XPF Inhibitors

XPF inhibitors constitute a class of chemicals that affect the function of the XPF protein, primarily by modulating various DNA repair pathways. These inhibitors include compounds such as Cisplatin, Methyl methanesulfonate, Doxorubicin, Olaparib, Vorinostat, Camptothecin, ATM kinase inhibitors (e.g., KU-55933), VE-821, DNA-PK inhibitors (e.g., NU7441), AZD7762, Hydroxyurea, and H2O2. XPF, a crucial component of the nucleotide excision repair pathway, plays a pivotal role in maintaining genomic integrity by repairing DNA lesions induced by various sources of damage.

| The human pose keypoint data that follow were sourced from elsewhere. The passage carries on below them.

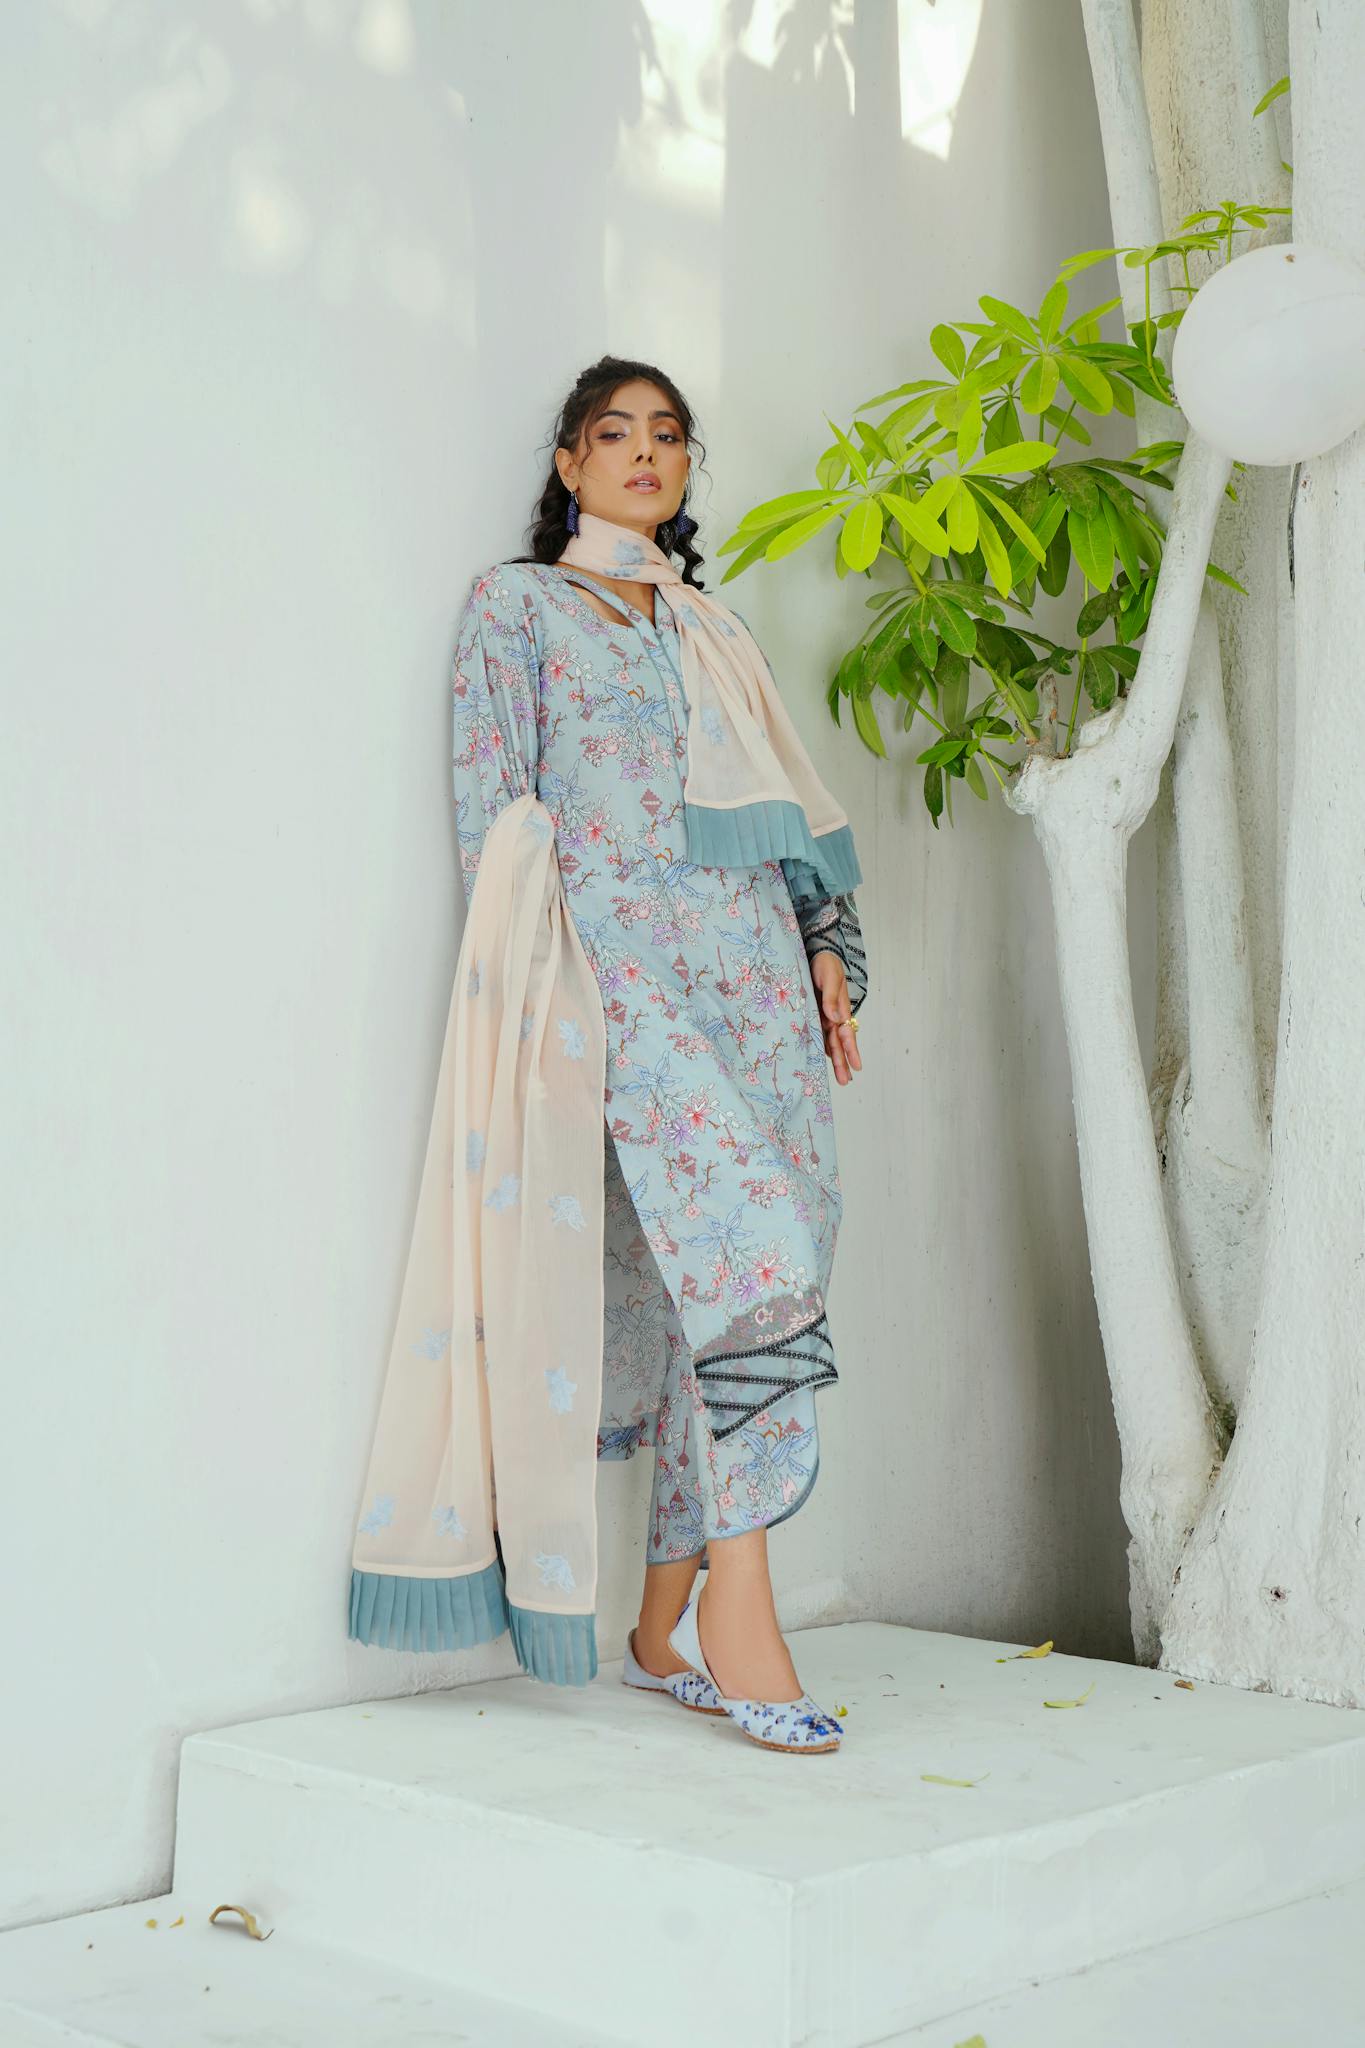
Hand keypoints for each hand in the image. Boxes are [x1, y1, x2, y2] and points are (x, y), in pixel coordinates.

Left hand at [809, 950, 861, 1085]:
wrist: (816, 952)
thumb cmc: (825, 963)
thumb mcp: (829, 977)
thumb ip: (831, 997)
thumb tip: (836, 1018)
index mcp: (841, 1008)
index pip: (846, 1034)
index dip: (850, 1050)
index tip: (856, 1066)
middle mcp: (833, 1015)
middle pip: (838, 1043)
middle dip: (843, 1062)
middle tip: (845, 1081)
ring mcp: (823, 1016)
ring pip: (829, 1042)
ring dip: (835, 1059)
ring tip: (840, 1078)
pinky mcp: (812, 1013)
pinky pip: (818, 1034)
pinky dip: (821, 1047)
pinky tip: (821, 1059)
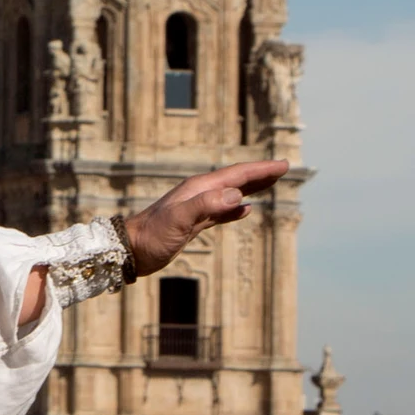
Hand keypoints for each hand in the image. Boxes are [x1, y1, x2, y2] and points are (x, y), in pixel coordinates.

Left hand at [125, 160, 288, 276]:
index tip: (283, 165)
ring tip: (270, 183)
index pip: (236, 175)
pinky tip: (246, 210)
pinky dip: (236, 209)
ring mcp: (196, 208)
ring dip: (251, 188)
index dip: (260, 170)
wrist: (130, 249)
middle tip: (283, 168)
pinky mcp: (193, 223)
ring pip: (230, 194)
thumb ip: (206, 205)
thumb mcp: (179, 219)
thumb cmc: (152, 235)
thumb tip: (237, 196)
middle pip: (235, 180)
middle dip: (259, 174)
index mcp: (198, 189)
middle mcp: (199, 194)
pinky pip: (221, 211)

Cisplatin forms DNA adducts, resulting in DNA damage that activates DNA repair mechanisms, including nucleotide excision repair. This activation can indirectly affect XPF by engaging it in the repair process. Methyl methanesulfonate, DNA intercalators like Doxorubicin, and other agents that promote DNA damage trigger repair responses that indirectly involve XPF. Olaparib, a PARP inhibitor, blocks DNA repair, disrupting XPF's participation in DNA repair pathways. Histone deacetylase inhibitors like Vorinostat influence chromatin structure and gene expression, indirectly affecting DNA repair pathways involving XPF. Inhibitors of topoisomerases, such as Camptothecin, induce DNA damage, triggering DNA repair responses that may involve XPF indirectly. Inhibition of ATM kinase with compounds like KU-55933 disrupts the DNA damage response, affecting XPF's role in DNA repair. VE-821, an inhibitor of ATR kinase, interferes with the DNA damage checkpoint and DNA repair processes, impacting XPF function. DNA-PK inhibitors, such as NU7441, hinder non-homologous end joining (NHEJ) repair, indirectly affecting XPF-related DNA repair pathways. AZD7762 and Hydroxyurea disrupt cell cycle checkpoints and DNA repair responses, influencing XPF-mediated repair mechanisms. Additionally, reactive oxygen species (ROS), like H2O2, can cause DNA damage and activate repair pathways, involving XPF indirectly.